After some initial battles while subjugating the Greeks of the Ionian coast, the Persians determined to invade Greece proper. Themistocles of Athens estimated that the Greeks would be outnumbered by the Persians on land, but that Athens could protect itself by building a fleet (the famous "wooden walls"), using the profits of the silver mines at Laurium to finance them.
The first Persian campaign, in 492 BC, was aborted because the fleet was lost in a storm, but the second, in 490 BC, captured islands in the Aegean Sea before landing on the mainland near Marathon. Attacks by the Greek armies repulsed these.
The third Persian campaign, under Xerxes I of Persia ten years later ( 480 BC), followed the pattern of the first in marching the army via the Hellespont while the fleet paralleled them offshore. Near Artemisium, in the narrow channel between the mainland and Euboea, the Greek fleet held off multiple assaults by the Persians, the Persians breaking through a first line, but then being flanked by the second line of ships. But the defeat on land at
Thermopylae forced a Greek withdrawal, and Athens evacuated its population to nearby Salamis Island.The ensuing Battle of Salamis was one of the decisive engagements of history. Themistocles trapped the Persians in a channel too narrow for them to bring their greater numbers to bear, and attacked them vigorously, in the end causing the loss of 200 Persian ships vs 40 Greek. At the end, Xerxes still had a fleet stronger than the Greeks, but withdrew anyway, and after losing at Plataea in the following year, returns to Asia Minor, leaving the Greeks their freedom. Nevertheless, the Athenians and Spartans attack and burn the laid-up Persian fleet at Mycale, and free many of the Ionian towns.
During the next fifty years, the Greeks command the Aegean, but not harmoniously, and after several minor wars about which we know little, in 431 BC, tensions exploded into the Peloponnesian War between Athens' Delian League and the Spartan Peloponnese. Naval strategy was critical; Athens walled itself off from the rest of Greece, leaving only the port at Piraeus open, and trusting in its navy to keep supplies flowing while the Spartan army besieged it. This strategy worked, although the close quarters likely contributed to the plague that killed many Athenians in 429.

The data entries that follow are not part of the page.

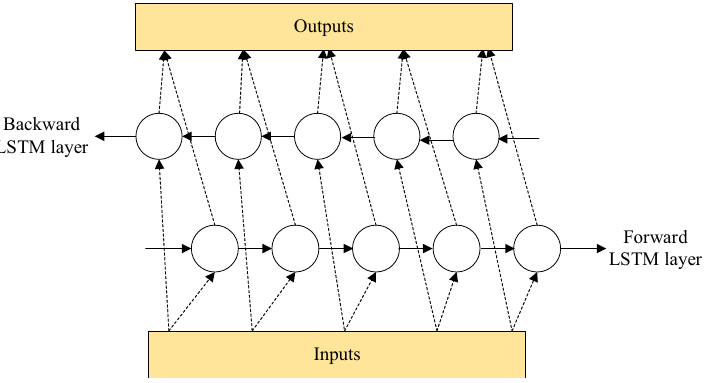
Figure 3. The diagram of the BiLSTM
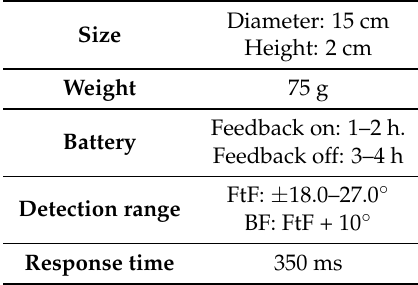
Table 2. Specification of the developed FaceLooks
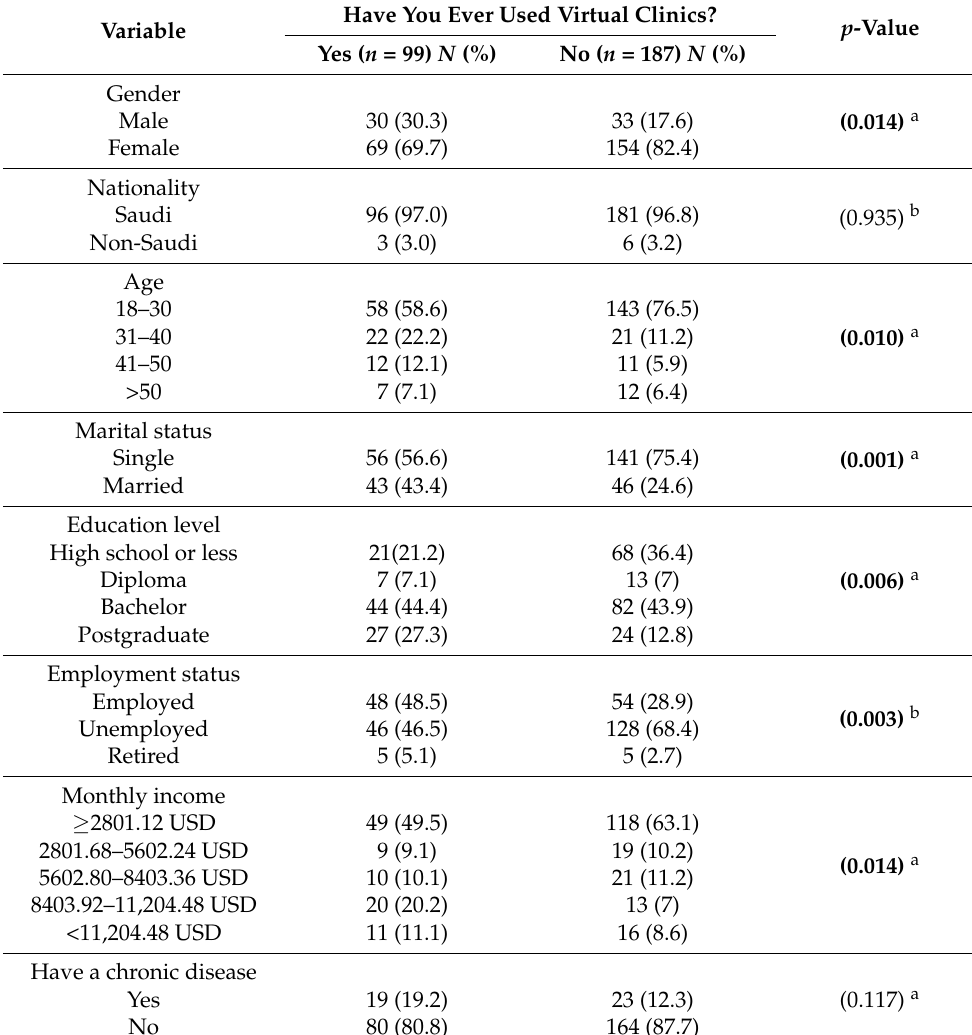
Table 3. Sociodemographic factors affecting virtual clinics’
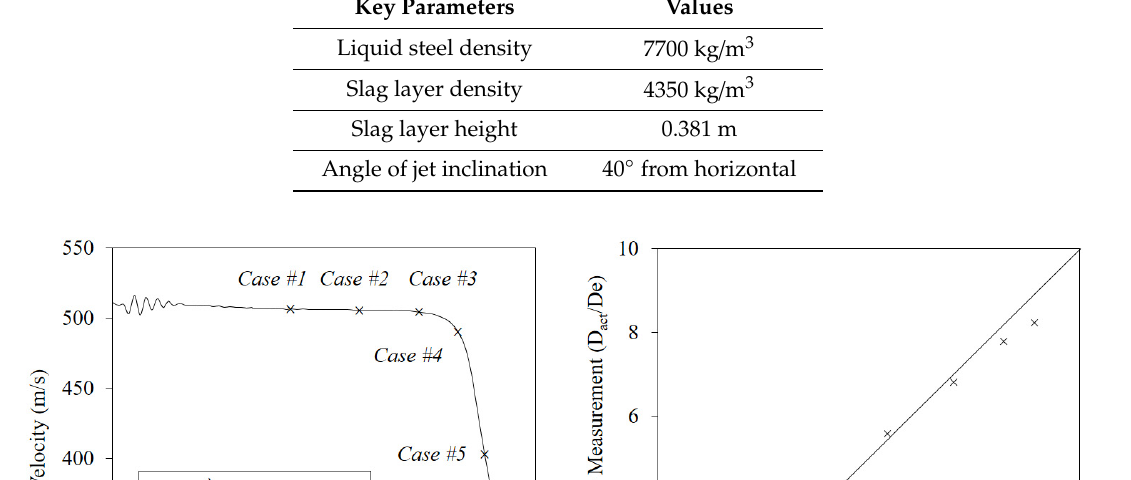
Table 2. Key parameters of bath for jet penetration cavity estimation.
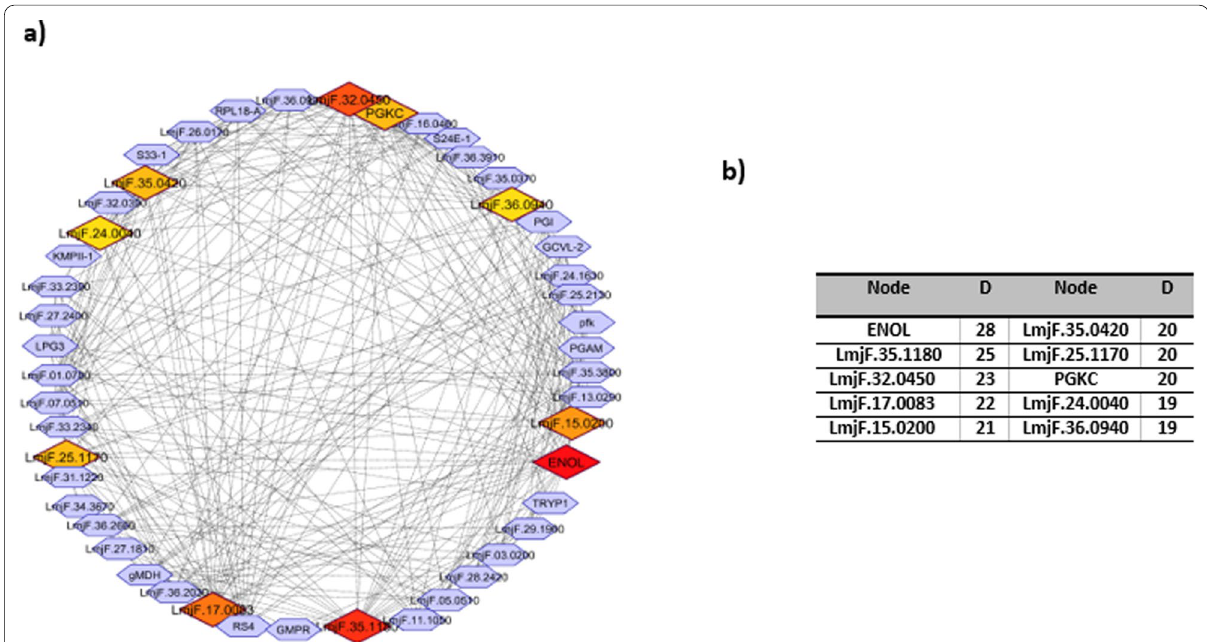
Fig. 4 Whole Connected Component of the PPI Network of differential expressed proteins that were visualized by Cytoscape software. a The nodes are layout by degree value (darker to bright brown nodes corresponded to hub proteins). b The hub proteins along with their degree ( D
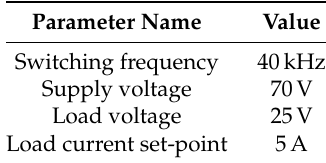
Table 6. Experimental results parameters.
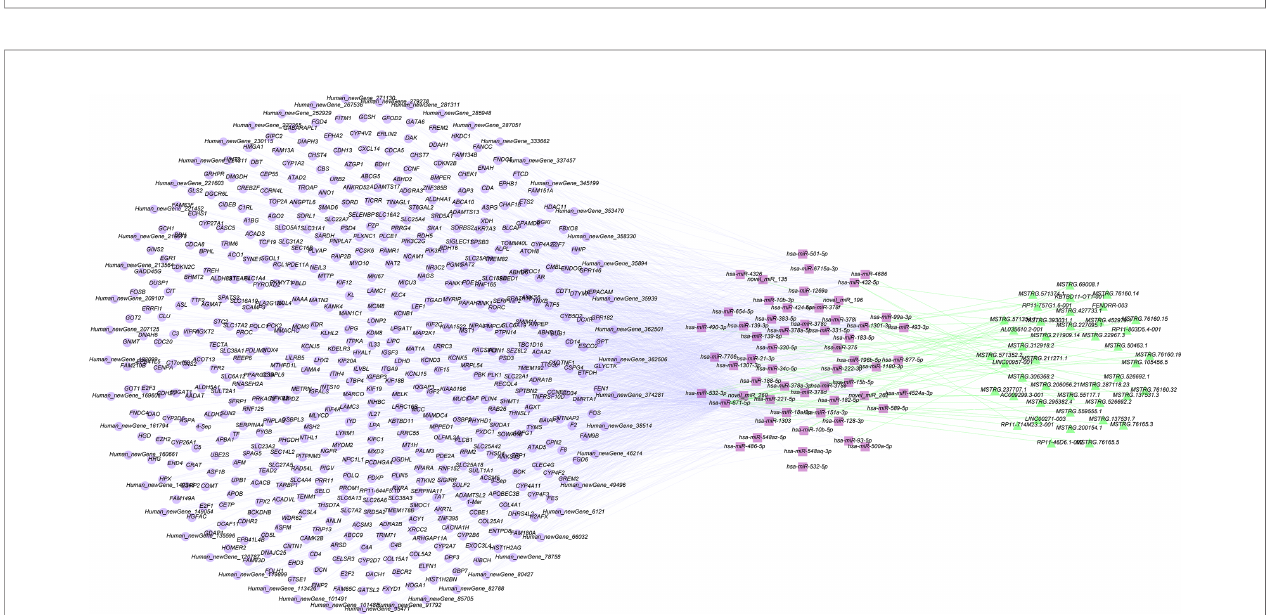
FIGURE 4 | Dif-lncRNAs 、 Dif-miRNAs GO-BP and KEGG enrichment analysis (A) Top10 GO-BP enrichment analysis of cis-lncRNAs target genes; (B) Top10 GO- BP enrichment analysis of tran-lncRNAs target genes; (C) Top10 GO-BP enrichment analysis of miRNAs target genes; (D) Top10 KEGG pathway enrichment analysis of cis-lncRNAs target genes; (E) Top10 KEGG pathway enrichment analysis of tran-lncRNAs target genes; (F) Top10 KEGG pathway enrichment analysis of miRNAs target genes.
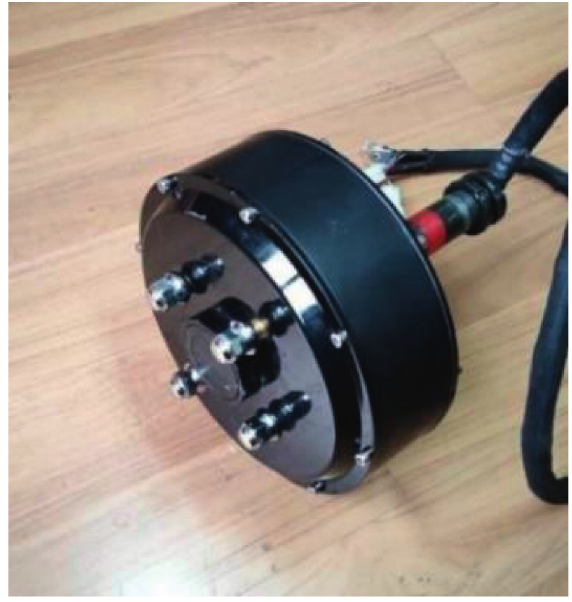
Figure 1: The outer-rotor PMBLDC motor.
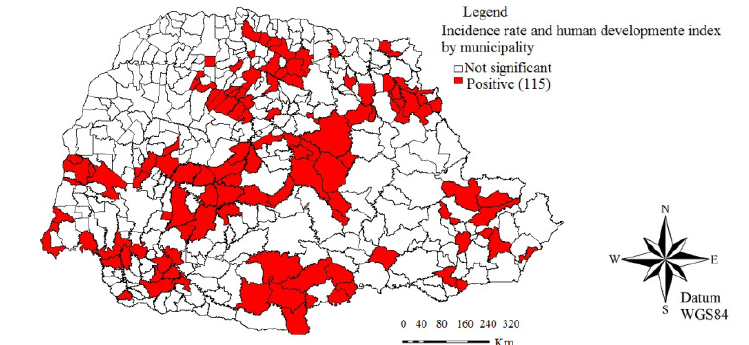
Figure 6. Map of the spatial correlation between the incidence rate of the number of confirmed cases for COVID-19 from June to December 2020 and the Theil-L index using the multivariate Geary local ) , in Paraná. index ( C M i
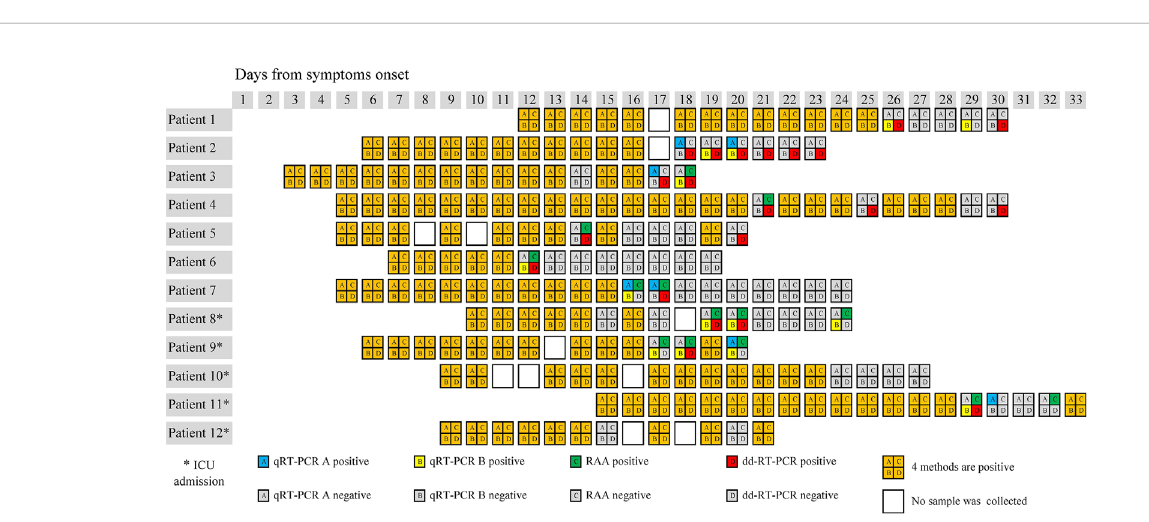
FIGURE 3 | Results of the 4 methods in the testing of 197 saliva samples of 12 patients after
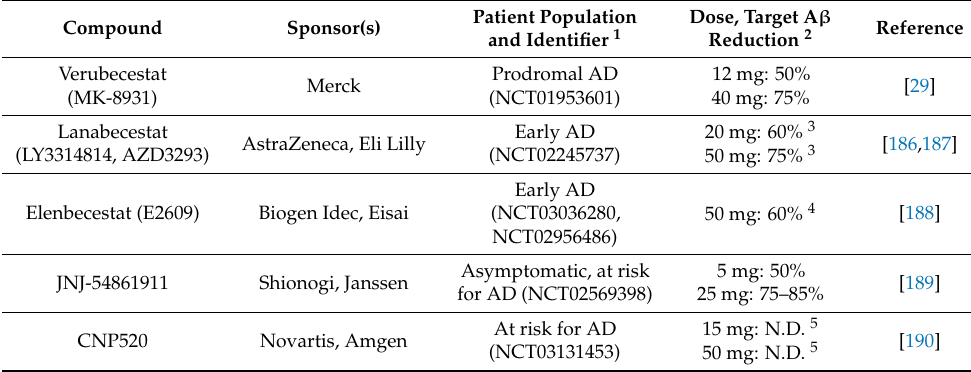
Table 4. Target A β reduction for BACE1 inhibitors currently in Phase 3 clinical trials for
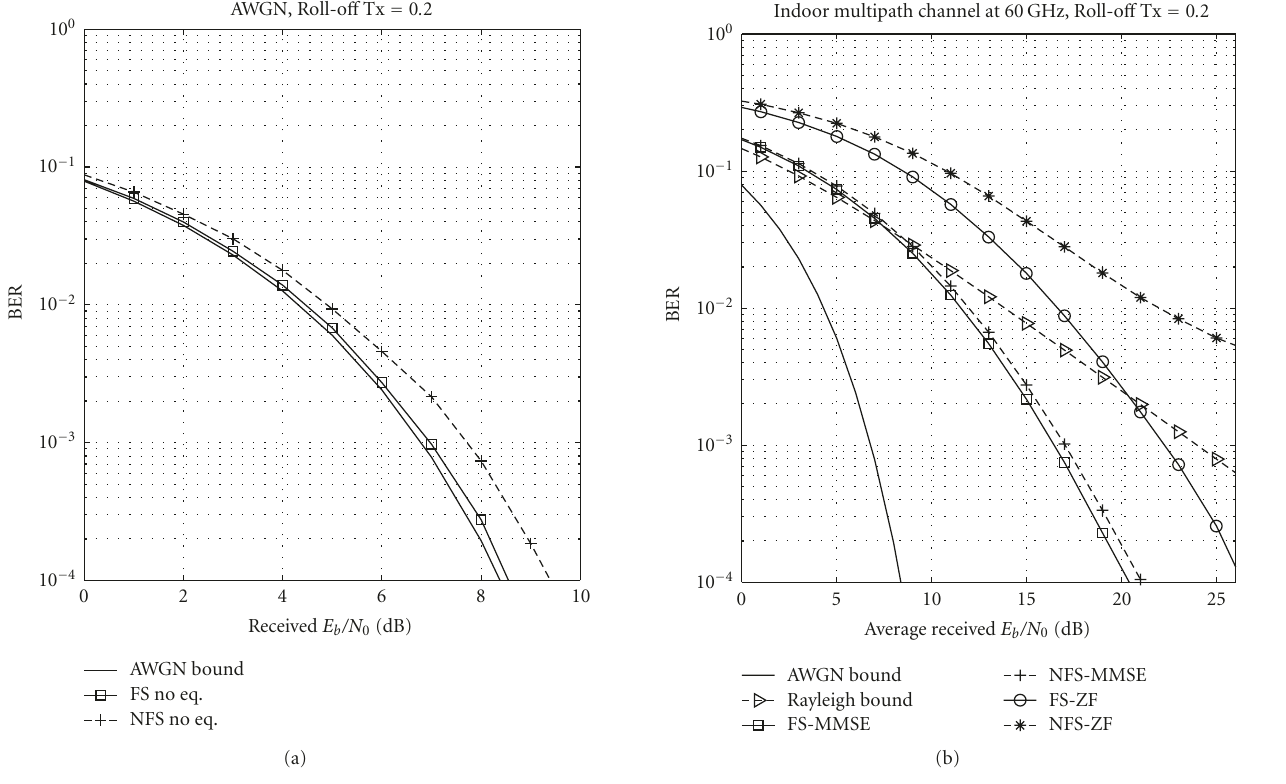
Figure 10: Uncoded BER performance of OQPSK with FDE for di ff erent receivers.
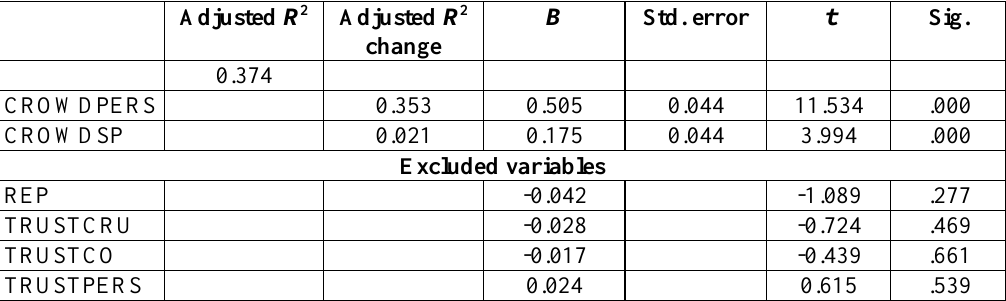
Table 1: Results of Stepwise Regression Analysis for the Perceived Health Risk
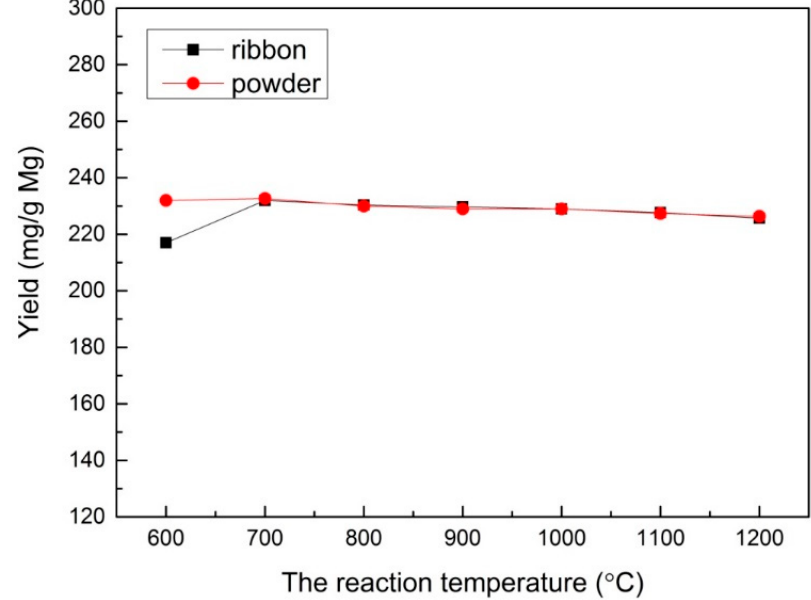
Figure 3. The yield under different reaction temperatures prepared with an Mg ribbon and Mg powder.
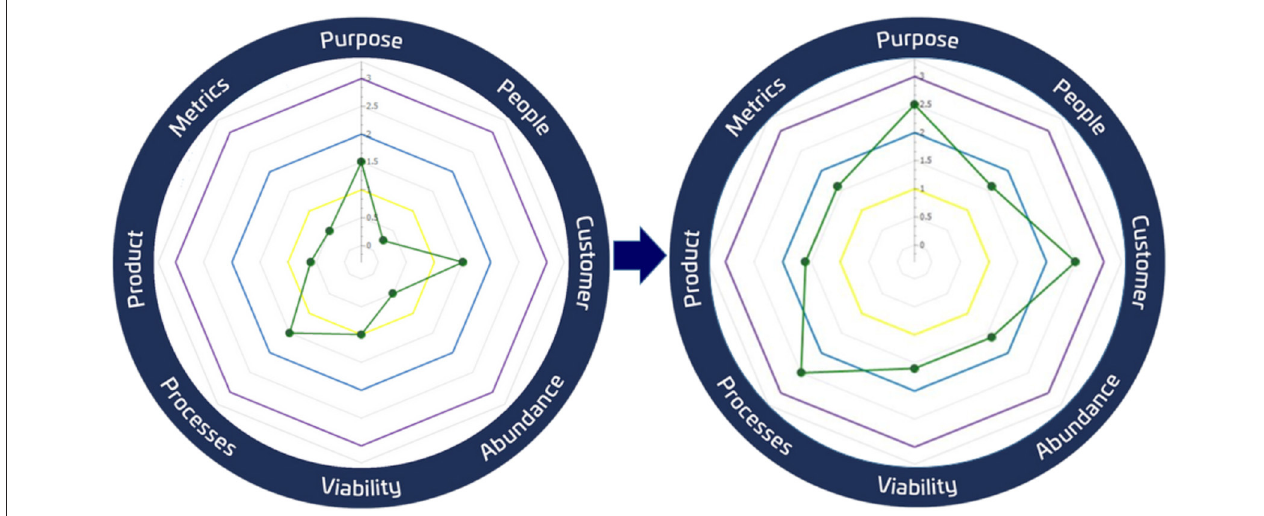
FIGURE 3 | Purpose Launchpad meta-methodology. To enhance learning, the Purpose Launchpad evaluates progress through constant assessments. In this way, the team makes real progress evolving the Purpose Launchpad eight principles over daily/weekly meetings.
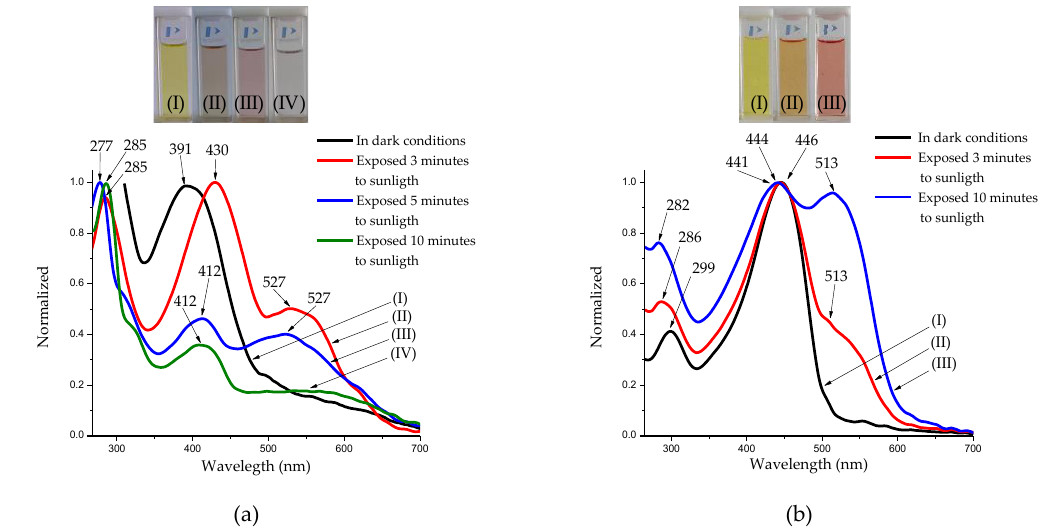
Figure 5. Absorption spectrum: ( a ) DAFCHO and ( b ) FDACHO in chloroform under dark conditions without irradiation (black line) and photochromic effect with irradiation of sunlight (red line, blue line and green line) at room temperature.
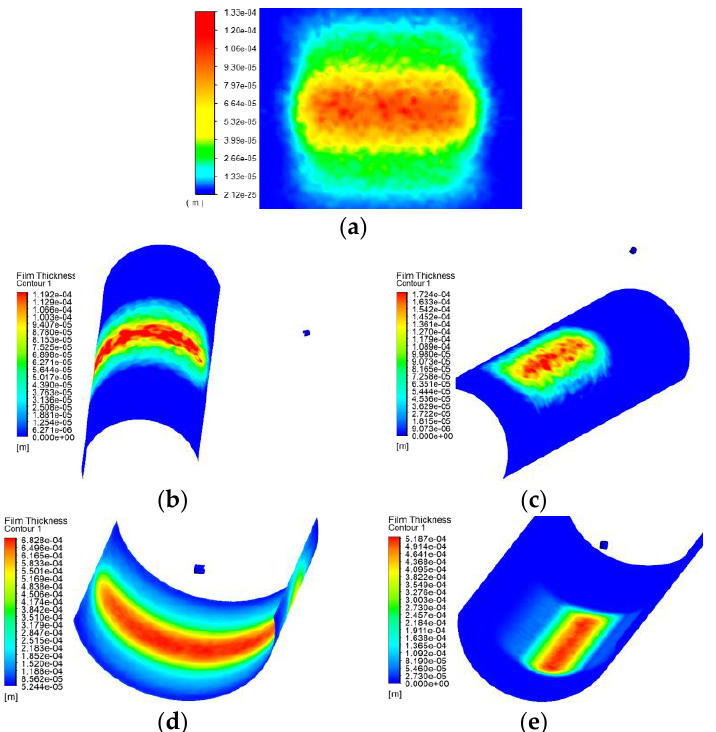
Figure 16. Coating film distributions of the dynamic spraying. ( a ) Plane spraying. ( b ) Outer surface busbar spraying. ( c ) Circumferential spraying on the outer surface. ( d ) Inner surface busbar spray- ing. ( e ) Circumferential spraying on the inner surface.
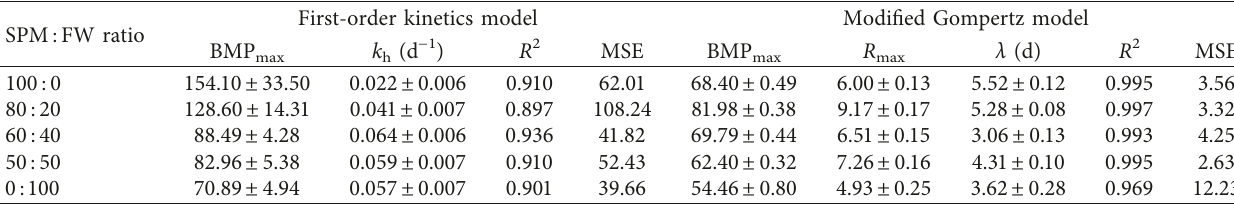
Table 3: Kinetic parameters for each SPM: FW ratio.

There were a number of sea battles; at Rhium , Naupactus, Pylos, Syracuse, Cynossema, Cyzicus, Notium. But the end came for Athens in 405 at Aegospotami in the Hellespont, where the Athenians had drawn up their fleet on the beach, and were there surprised by the Spartan fleet, who landed and burned all the ships. Athens surrendered to Sparta in the following year.
Navies next played a major role in the complicated wars of the successors of Alexander the Great. (need more?)
Rome was never much of a seafaring nation, but it had to learn, and learn fast, in the Punic Wars with Carthage, and developed the technique of grappling and boarding enemy ships with soldiers. Romans ships and fleets grew gradually as Rome found itself involved in more and more Mediterranean politics; by the time of the Roman Civil War and the Battle of Actium in 31 BC, hundreds of ships were involved, many of them quinqueremes mounting catapults and fighting tower s. The Roman Empire however had little use for navies beyond periodic piracy suppression.